Moreover, the body 64 is not full, as the axial section of FIG. 2 might suggest. Indeed, this body 64 is internally structured so as to provide, on the one hand, a liquid passage portion and, on the other hand, an air passage portion, as will be seen later within the framework of the operation of the liquid recharge system.

FIG. 2 also illustrates the fact that the visible part of the second ring 60, which is here an upper part, can be protected by a hood or cover 72 (optional) which covers it while waiting to be used for transferring liquid from this source bottle. As represented in FIG. 2, this hood 72 can for example have internal conformations allowing, on the one hand, the hood to be wedged in position by its bottom on the conduit C2 and, on the other hand, to be hung radially on the outer sleeve 66b of the second ring.

FIG. 3 illustrates a following step in the installation of the system on the bottle to be recharged 10 of FIG. 1 and the source bottle 30 (from which the possible hood 72 of FIG. 2 has been removed) is inverted such that its bottom 32 is positioned above its aperture 34. The source bottle 30 is positioned such that the aperture 34 is positioned above the bottle to be recharged 10. In the position of FIG. 3, the upper end of the conduit C1 which is located in the vicinity of the bottom 32 is disposed in an area of the bottle containing air and not liquid, the liquid initially present in this area going down toward the liquid transfer device 40 when the bottle has been inverted. It will be noted that during this operation, the user can grasp the source bottle 30 in particular via the outer ring structure 52 of the first ring 42.

More particularly, the liquid transfer device 40 which is mounted on the source bottle 30 is positioned above the bottle to be recharged 10 (this device 40 is also inverted and the orientations up and down, upper and lower . . . mentioned above during the description of FIG. 2 are to be reversed in FIG. 3). The second ring 60 is disposed above the aperture 14 of the bottle to be recharged 10 and is lowered vertically such that the liquid conduit C2 penetrates axially (gradually) through the aperture 14 of the bottle to be recharged and inside the latter by passing through the hollow part or sleeve 26 (funnel-shaped part).

### Supplied entries:

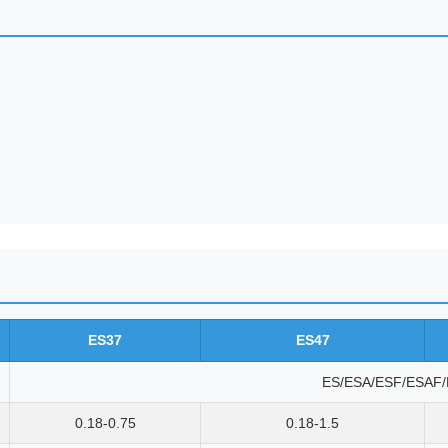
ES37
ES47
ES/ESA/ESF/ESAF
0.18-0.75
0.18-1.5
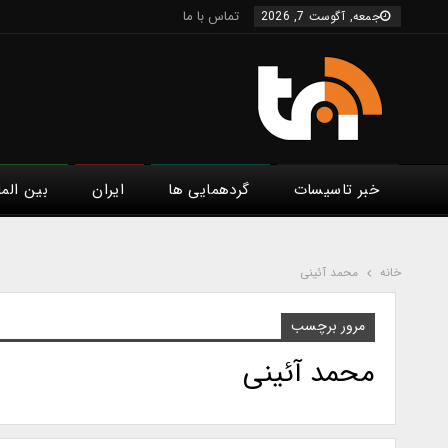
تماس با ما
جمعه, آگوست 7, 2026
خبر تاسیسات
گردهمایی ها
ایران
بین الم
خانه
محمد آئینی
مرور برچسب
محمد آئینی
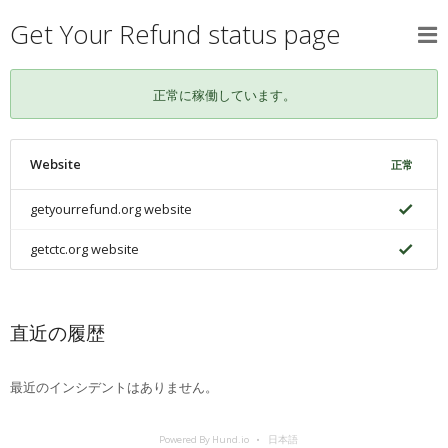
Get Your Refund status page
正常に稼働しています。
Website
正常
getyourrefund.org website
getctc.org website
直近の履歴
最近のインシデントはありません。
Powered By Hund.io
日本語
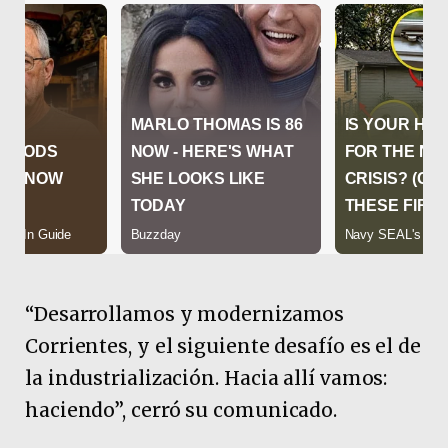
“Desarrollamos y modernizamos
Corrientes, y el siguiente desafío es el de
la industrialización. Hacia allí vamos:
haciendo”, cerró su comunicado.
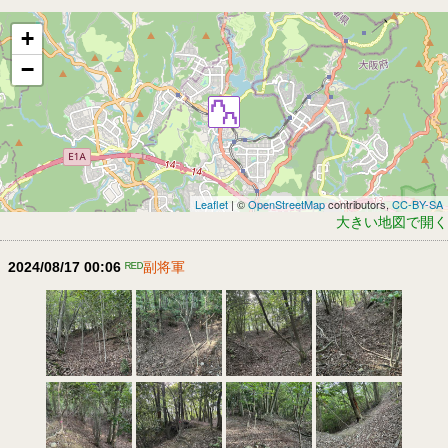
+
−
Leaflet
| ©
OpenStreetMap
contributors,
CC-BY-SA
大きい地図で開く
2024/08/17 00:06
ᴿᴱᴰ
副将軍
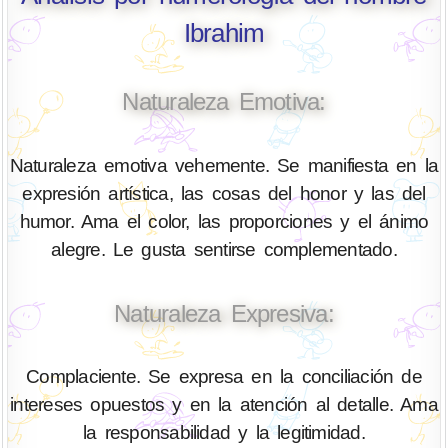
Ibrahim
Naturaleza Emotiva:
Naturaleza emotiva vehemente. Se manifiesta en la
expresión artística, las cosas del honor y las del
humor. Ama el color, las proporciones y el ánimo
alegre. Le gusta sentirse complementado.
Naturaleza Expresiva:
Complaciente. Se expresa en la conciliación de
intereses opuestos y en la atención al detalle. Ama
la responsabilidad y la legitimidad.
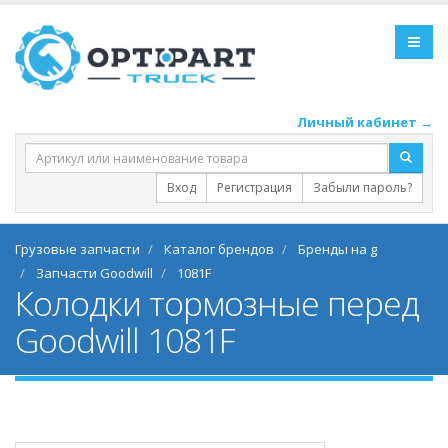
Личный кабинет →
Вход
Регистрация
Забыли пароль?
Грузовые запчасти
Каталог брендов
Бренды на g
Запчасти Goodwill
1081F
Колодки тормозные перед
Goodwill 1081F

### Required work:
[1] For the bottle-recharging passage, say whether each statement agrees with it: (a) the body 64 is solid all the way through; (b) the hood 72 is an optional part; (c) in the position of FIG. 3, the upper end of conduit C1 lies in liquid. For each, answer yes or no and quote the deciding words.
[2] Write the next part of the bottle-recharging passage, picking up right after its final sentence.

### Answers in order:
[1]
(a) No: "the body 64 is not full, as the axial section of FIG. 2 might suggest."
(b) Yes: "can be protected by a hood or cover 72 (optional)"
(c) No: "is disposed in an area of the bottle containing air and not liquid"

[2]
By continuing the downward movement (FIG. 4) inside the hollow part 26 which is tightened at its terminal end 26b, the central part 66 of the body 64 comes into axial abutment against the neck 24 of the bottle to be recharged 10. More particularly, this abutment is the result of the complete screwing of the outer sleeve 66b onto the threaded neck 24. It will be noted that the introduction of the flange 66a inside the aperture 14 of the bottle and of the part 26 thus makes it possible to pinch this part between the flange and the sleeve in the position illustrated in FIG. 4. In this position, the terminal end 26b is located in an axial position corresponding to the axial position of the locally recessed annular portion C2.2 of the conduit C2. As represented in FIG. 4, the terminal end 26b is spaced apart from the external surface of reduced diameter of the conduit C2 by a small radial distance which here extends all around the conduit (in the manner of an annular space E1 which is arranged between the terminal end 26b of the part 26 and the locally recessed annular portion C2.2). In other words, the terminal end 26b is not in contact with the bottom of the locally recessed annular portion C2.2, where the diameter of the external surface of the conduit is radially opposite the terminal end 26b. This gap thus defines a reduced fluid passage section whose dimensions are adjusted according to the viscosity of the liquid that will be transferred into the bottle to be recharged. It will be noted that other embodiments can be envisaged to provide one or several radial spaces, here referenced E1, of reduced passage section(s) between the end 26 and the external surface of the conduit C2. The two elements 26b and C2.2 jointly form, locally, a device for restricting a passage section on the path of the air passage between the two bottles.

Thus, the more viscous the liquid, the greater the radial gap between the terminal end 26b and the restriction C2.2. It should be noted that it is not the total passage section between the part 26 and the conduit C2 that counts (for example the entire annular passage section) but the gap or the radial distance between the end 26b and the facing external surface C2.2 (along a radial direction) of the conduit C2 and which defines the radial passage restriction or reduced passage section. This gap or distance can be of the order of 1/10^th or a few 1/10^th mm. Thus, for a food oil, the radial distance between the two elements is for example 0.1 mm, even smaller than this value, and for a shampoo, the radial distance between the two elements is for example of the order of 0.5 to 0.8 mm. Generally, the restriction of the air passage section is adapted to the viscosity of the liquid.

Likewise, the inner passage section of the conduit C2 is greater as the liquid is viscous. For example, for a food oil, the inner section can be of the order of 20 mm² (i.e. an inner flow diameter of 5 mm for example), while for a shampoo that is more viscous, the section can be around 150 mm² (i.e. an inner flow diameter of 14/15 mm for example).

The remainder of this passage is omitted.